The reason the US is more skeptical about the eugenics movement, it is claimed, is because Americans marry for love, while Britons still marry for money and status. (The story of the Nicholson women (a true story based on real letters) reveals that money played a  BIG part in all middle class marriages. In fact, money and marriage is a key theme in my Spinster Story, for Edith`s beau is murdered trying to make enough money to marry her.

All so weird. Henry, if he likes baseball, wasn`t for eugenics. (or at least he won`t be for the purposes of my story).

Hmm. I will have to place them in a box seat though. I can`t imagine Edith sitting with the mob.

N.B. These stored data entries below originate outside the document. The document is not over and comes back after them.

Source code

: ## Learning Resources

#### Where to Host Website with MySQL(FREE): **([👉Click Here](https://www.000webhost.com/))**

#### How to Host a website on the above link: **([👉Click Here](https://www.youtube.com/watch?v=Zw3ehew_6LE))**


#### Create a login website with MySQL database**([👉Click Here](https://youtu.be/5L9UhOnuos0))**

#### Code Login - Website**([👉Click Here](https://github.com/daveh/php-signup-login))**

Funny, back then (and through the century) poor people went to baseball games. Now only the wealthy can afford to go and pay 10.00 for a hot dog, etc.)

It`s been years since I went to a game. To see the Expos, in the late 80`s I think. The roof was up and we were boiling. I had kids then and it cost a fortune, all the drinks. As a teen I went to Jarry Park and spent about 2.00 max!

I think I will have Edith ask Henry how much baseball players earn. He`will say Ì think they work for the  beer.

Now, I MUST get to writing the new outline of Diary of a Confirmed Spinster.  I still want the book to end when Edith faints in front of a painting of a woman breastfeeding mumbling to herself, I will never marry. I will never have children.

And that takes place on May 6, 1910, the day King Edward dies, (I think) so I am going to go back and forth in time.
Maternity, Mary Riter Hamilton. On exhibit in Montreal in 1912, but I`m making it 1910.